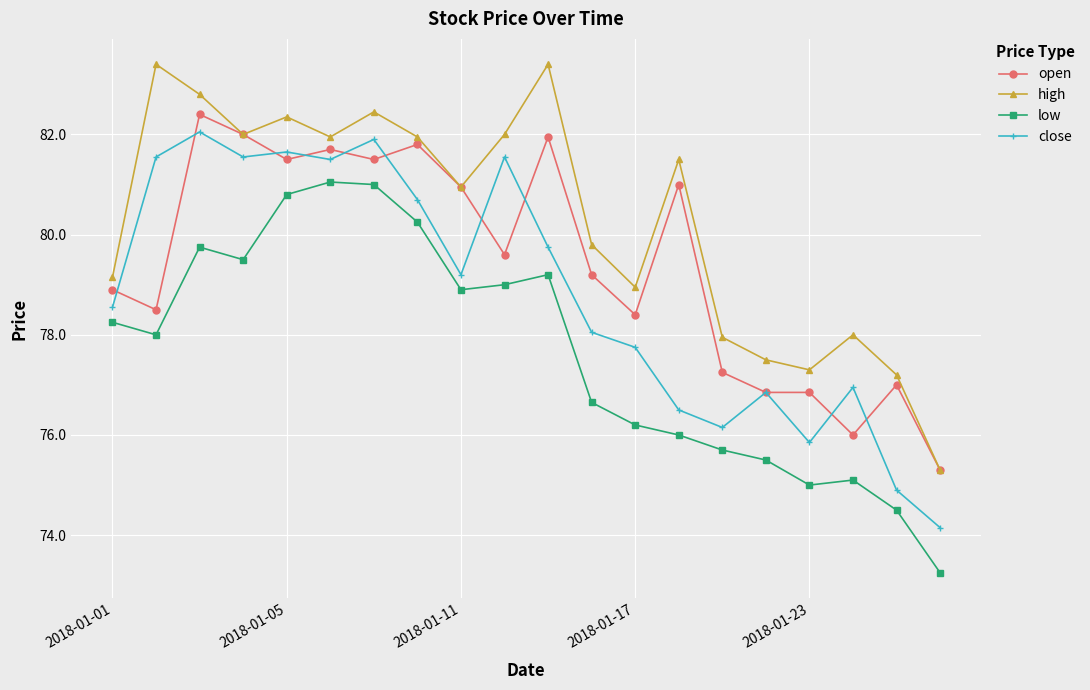

What is the minimum value for high?

75.3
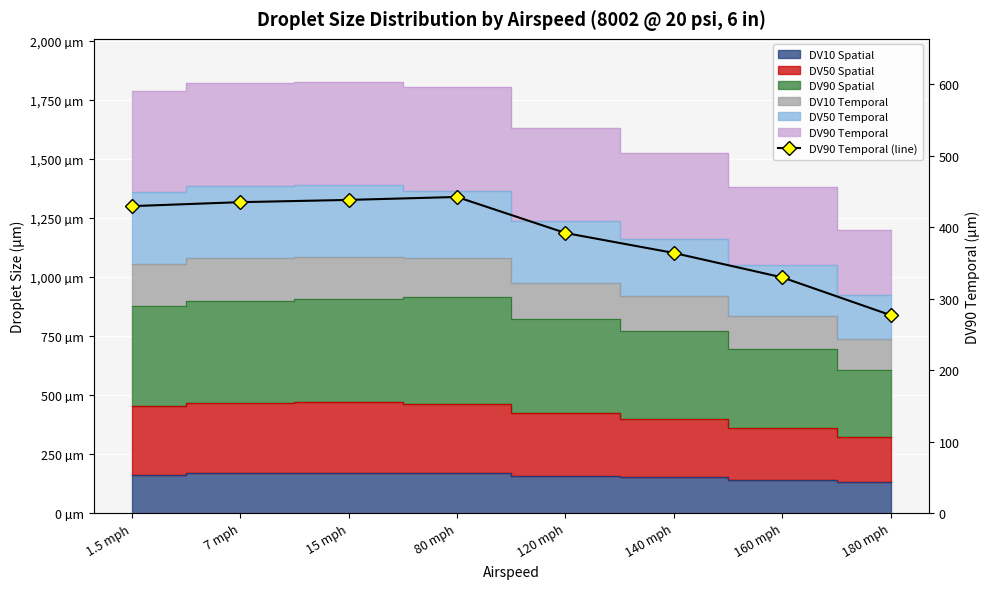

At which label is the value closest to 359?

140 mph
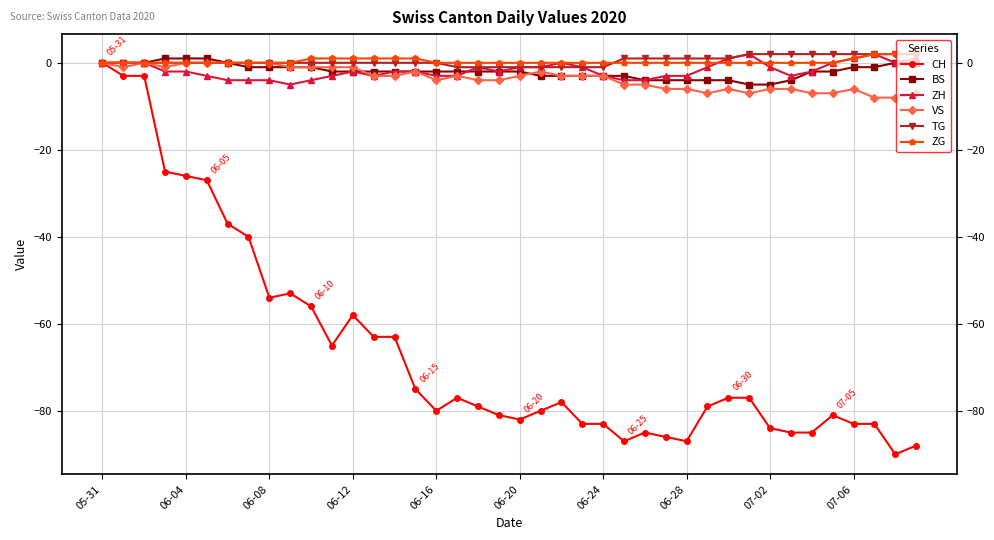

What is the minimum value shown in the chart?

-90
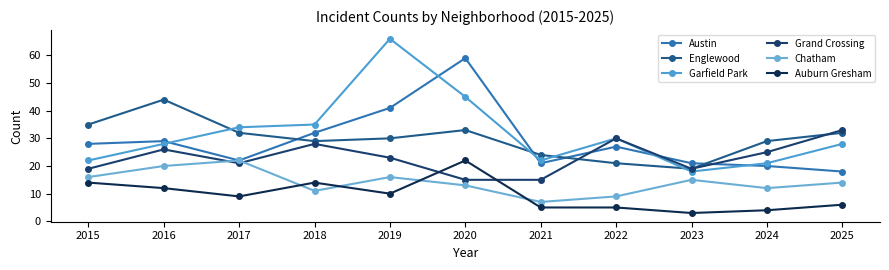

After their last crossing, which series has the higher values: Chatham or Grand Crossing?

Grand Crossing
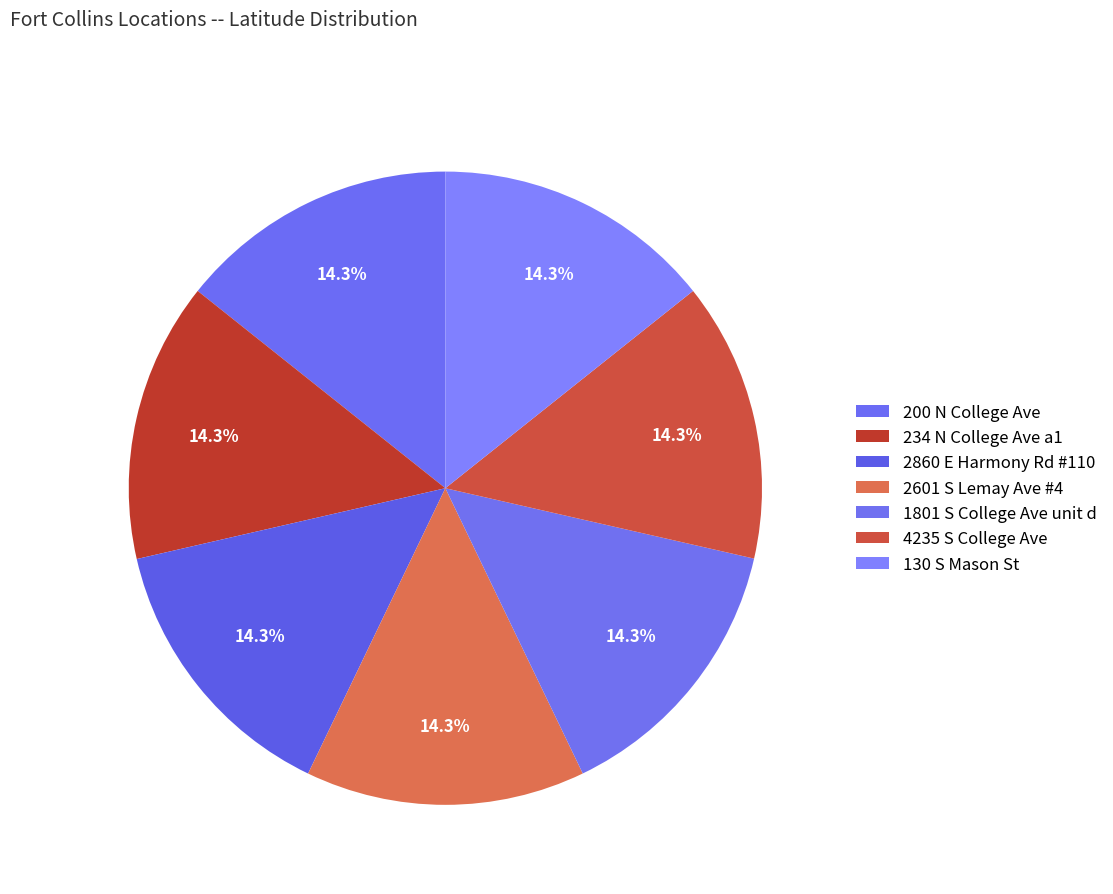

How many segments does this pie chart have?

7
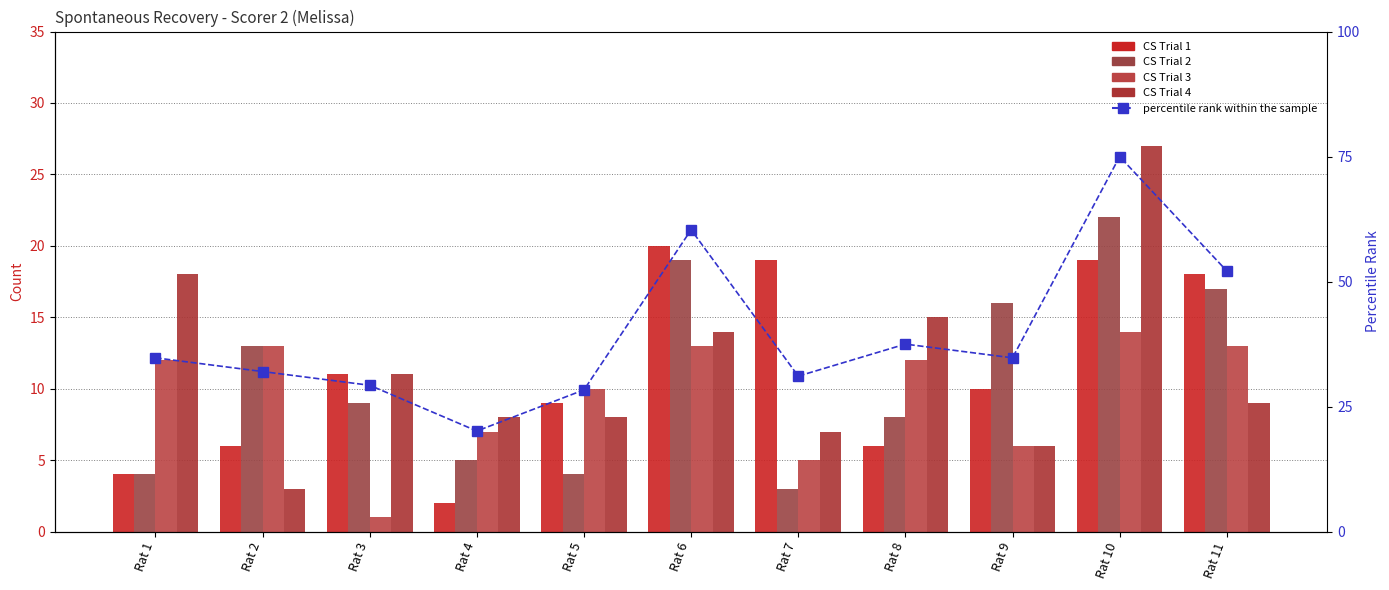

What is the value of the CS Trial 1 bar at the 11th from the left?

18.0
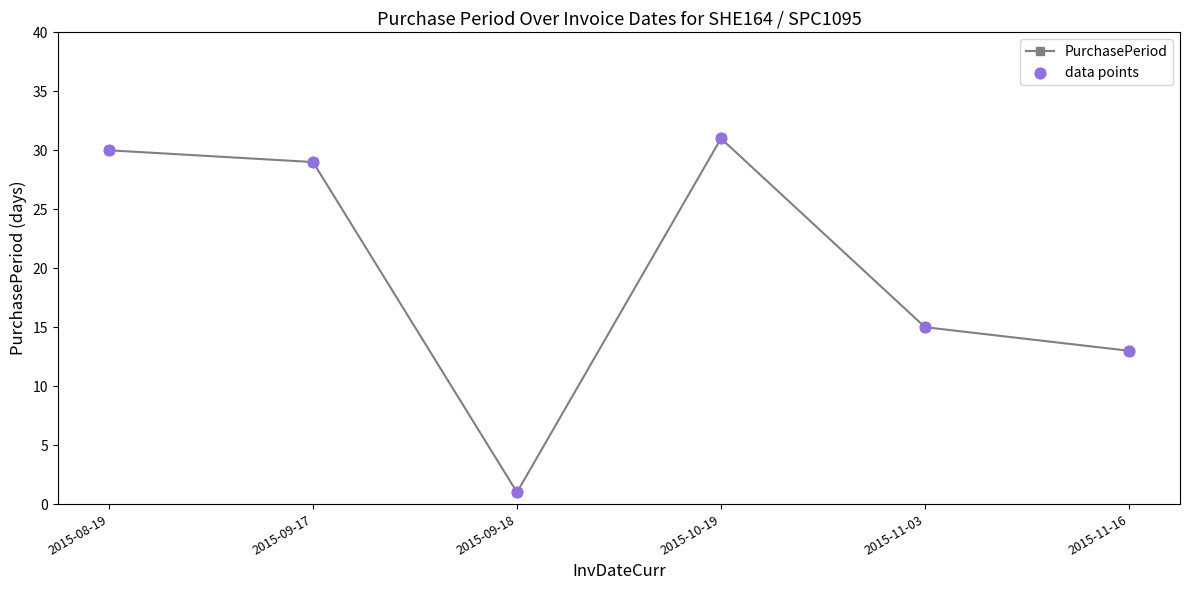

What is the change in value from 2015-10-19 to 2015-11-16?

-18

• [What you need to do] Please rewrite all of the data above, leaving out the pictures, and substitute "graph" for each "chart" while keeping everything else unchanged.

• [Solution for this task]
What is the minimum value for high?

75.3

At which label is the value closest to 359?

140 mph

What is the minimum value shown in the graph?

-90

After their last crossing, which series has the higher values: Chatham or Grand Crossing?

Grand Crossing

How many segments does this pie graph have?

7

What is the value of the CS Trial 1 bar at the 11th from the left?

18.0

What is the change in value from 2015-10-19 to 2015-11-16?

-18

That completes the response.